Ensuite, en comparant les classements entre 2001 et 2016, on y retrouve souvent les mêmes marques, bien que leur place puisse fortement changer. Pour faire simple, les marques leaders de l’automobile, du luxe, de la grande consommation, de la distribution, de la banque/assurance, du divertissement sont les mêmes aujourd’hui qu’il y a quinze ans, à l’image de Coca-Cola, Mercedes ou Disney. Cette relative stabilité nous enseigne que, si l’entrée dans un secteur est toujours possible, il est par contre très difficile de s’y faire une place au soleil.

Innovation de rupture. Deux exceptions toutefois : dans la high-tech, une innovation de rupture comme l’iPhone d’Apple, désormais première marque globale, a conduit à faire sortir du classement des entreprises comme Nokia ou Ericsson. Idem dans la photo, avec la sortie de Kodak. Mais surtout, l’essor du numérique s’est traduit par l’apparition de nouveaux géants comme Facebook (née en 2004), Paypal (née en 1998) ou Google (née en 1998), qui n’étaient pas présents dans le classement de 2001.

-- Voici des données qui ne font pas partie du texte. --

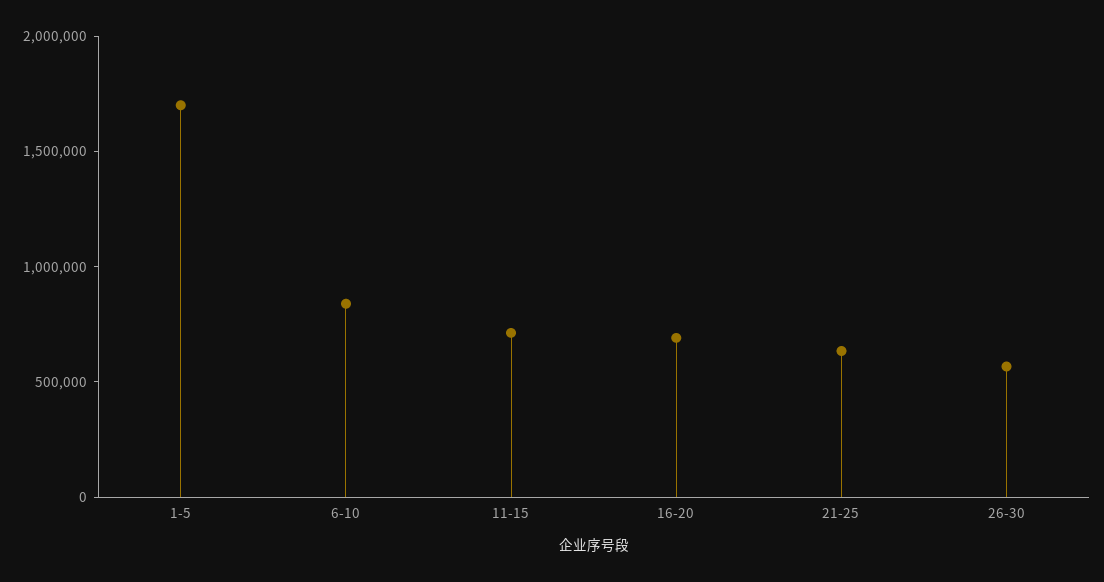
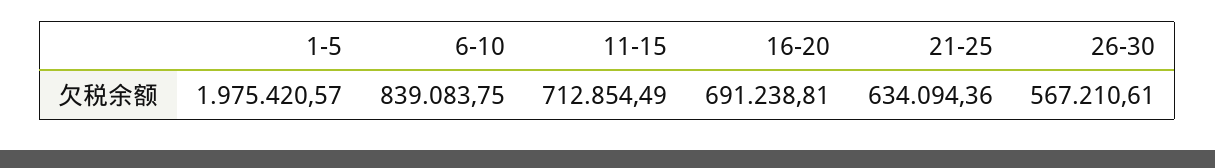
1-5: 1700000 -> 1975420.57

Dernier constat : les nouvelles marques qui se sont imposées au niveau global depuis 15 ans nous viennent presque toutes des Etats-Unis. Il faut sans conteste y voir la capacité de l’économie américaine à faire émerger rapidement de nouveaux acteurs dans de nouveaux domaines d’activité et à renouveler des secteurs traditionnels comme l’automobile, avec Tesla (née en 2003) ou la distribution avec Amazon.

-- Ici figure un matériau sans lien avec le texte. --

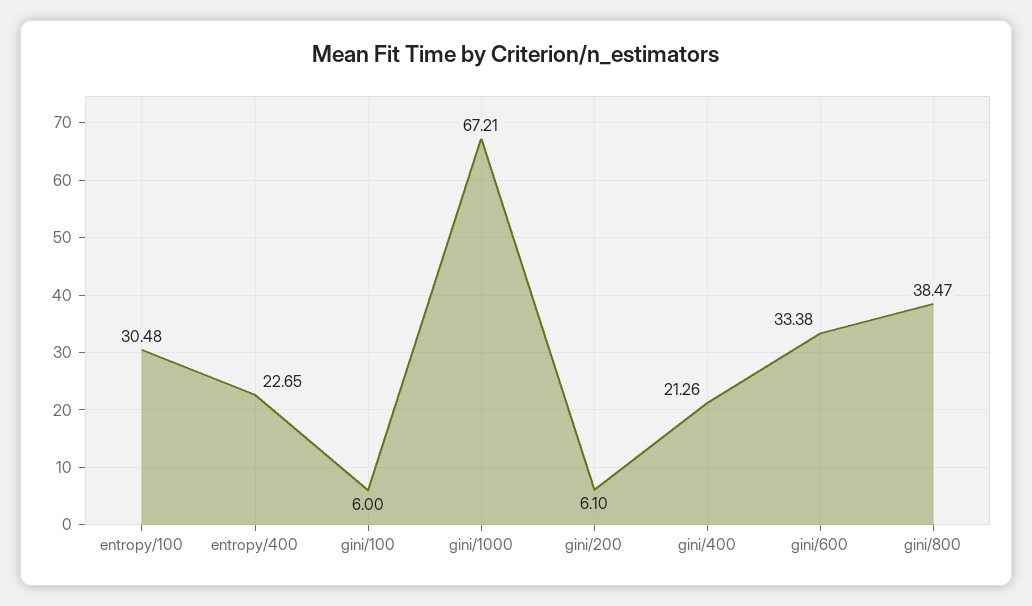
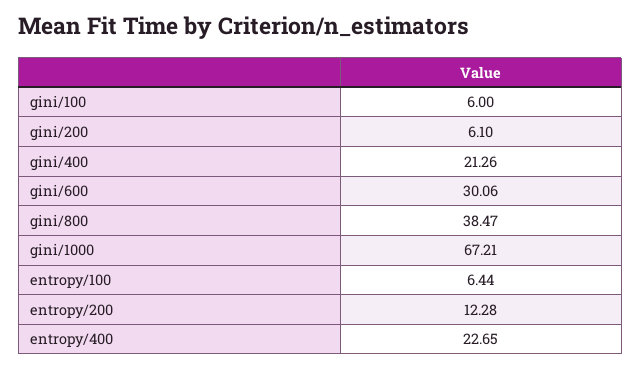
entropy/100: 30.48 -> 6.44
gini/600: 33.38 -> 30.06
entropy/200: none -> 12.28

Par contraste, l’Europe se caractérise par la présence de grandes marques établies et anciennes, la plus récente étant l’entreprise espagnole Zara, née… en 1975. Aucune entreprise du numérique n’y figure. Le cas de la France est à cet égard symptomatique : notre pays affiche 8 marques globales, dont 6 appartiennent au seul secteur du… luxe. Le contraste avec l’Allemagne est saisissant, qui, sur 9 marques du top 100, aligne… 5 marques automobiles et un géant des biens d’équipement (Siemens).

La photographie annuelle des grandes marques ne nous renseigne pas seulement sur les mutations sectorielles que traverse l’économie mondiale. Elle nous parle aussi de résilience des entreprises et d’ADN des pays. La globalisation n’a pas effacé l’histoire.

Emmanuel Combe est professeur des universités, professeur affilié à Skema Business School.